Problem description
In the records below, find the line with "exposure_s: 1/30", then copy each line exactly until you have copied the line with "exposure_s: 1/121". Leave any picture out.

-.-.-

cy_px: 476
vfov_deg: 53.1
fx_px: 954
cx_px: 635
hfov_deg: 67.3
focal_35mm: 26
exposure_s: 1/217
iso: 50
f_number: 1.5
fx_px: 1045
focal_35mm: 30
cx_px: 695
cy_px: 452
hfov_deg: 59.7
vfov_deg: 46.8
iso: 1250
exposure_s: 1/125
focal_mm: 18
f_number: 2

-.-.-

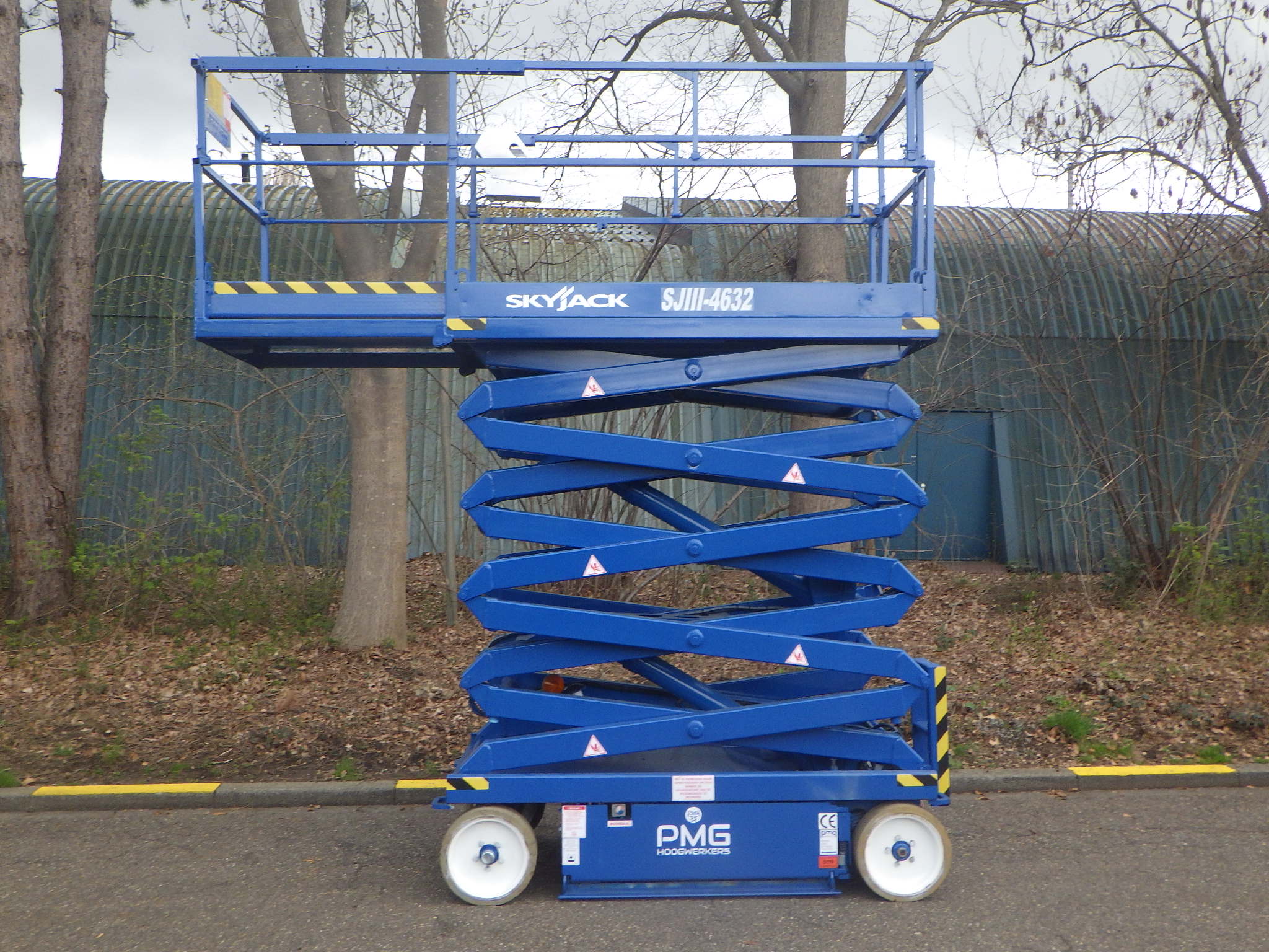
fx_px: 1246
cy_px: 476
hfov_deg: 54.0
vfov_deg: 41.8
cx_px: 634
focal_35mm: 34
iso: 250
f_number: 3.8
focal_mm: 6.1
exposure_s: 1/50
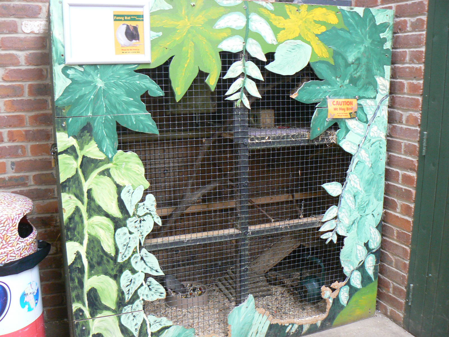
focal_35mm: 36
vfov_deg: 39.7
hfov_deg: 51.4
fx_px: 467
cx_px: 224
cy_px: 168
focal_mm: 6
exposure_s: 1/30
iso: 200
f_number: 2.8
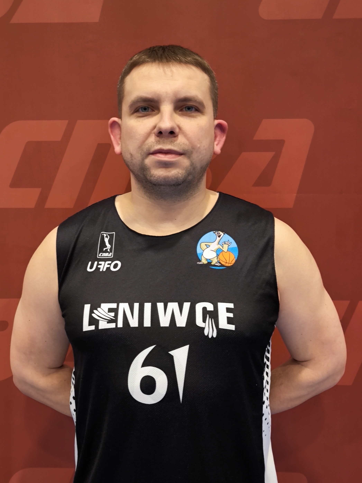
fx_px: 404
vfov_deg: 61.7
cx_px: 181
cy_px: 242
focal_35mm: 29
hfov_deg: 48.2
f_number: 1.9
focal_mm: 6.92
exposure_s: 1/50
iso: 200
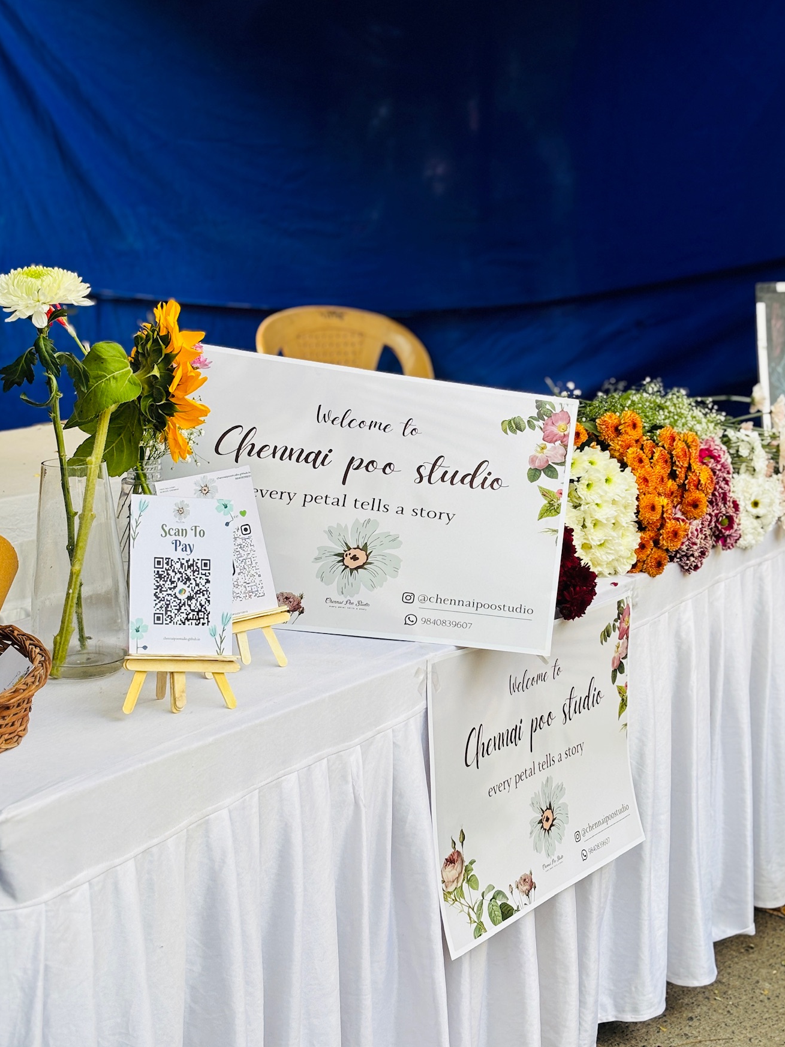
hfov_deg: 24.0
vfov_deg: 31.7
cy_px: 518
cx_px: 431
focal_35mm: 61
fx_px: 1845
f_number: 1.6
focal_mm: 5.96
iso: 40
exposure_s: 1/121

-.-.-

Solved problem
exposure_s: 1/30
iso: 200
f_number: 2.8
fx_px: 404
vfov_deg: 61.7
cx_px: 181
cy_px: 242
focal_35mm: 29
hfov_deg: 48.2
f_number: 1.9
focal_mm: 6.92
exposure_s: 1/50
iso: 200
hfov_deg: 24.0
vfov_deg: 31.7
cy_px: 518
cx_px: 431
focal_35mm: 61
fx_px: 1845
f_number: 1.6
focal_mm: 5.96
iso: 40
exposure_s: 1/121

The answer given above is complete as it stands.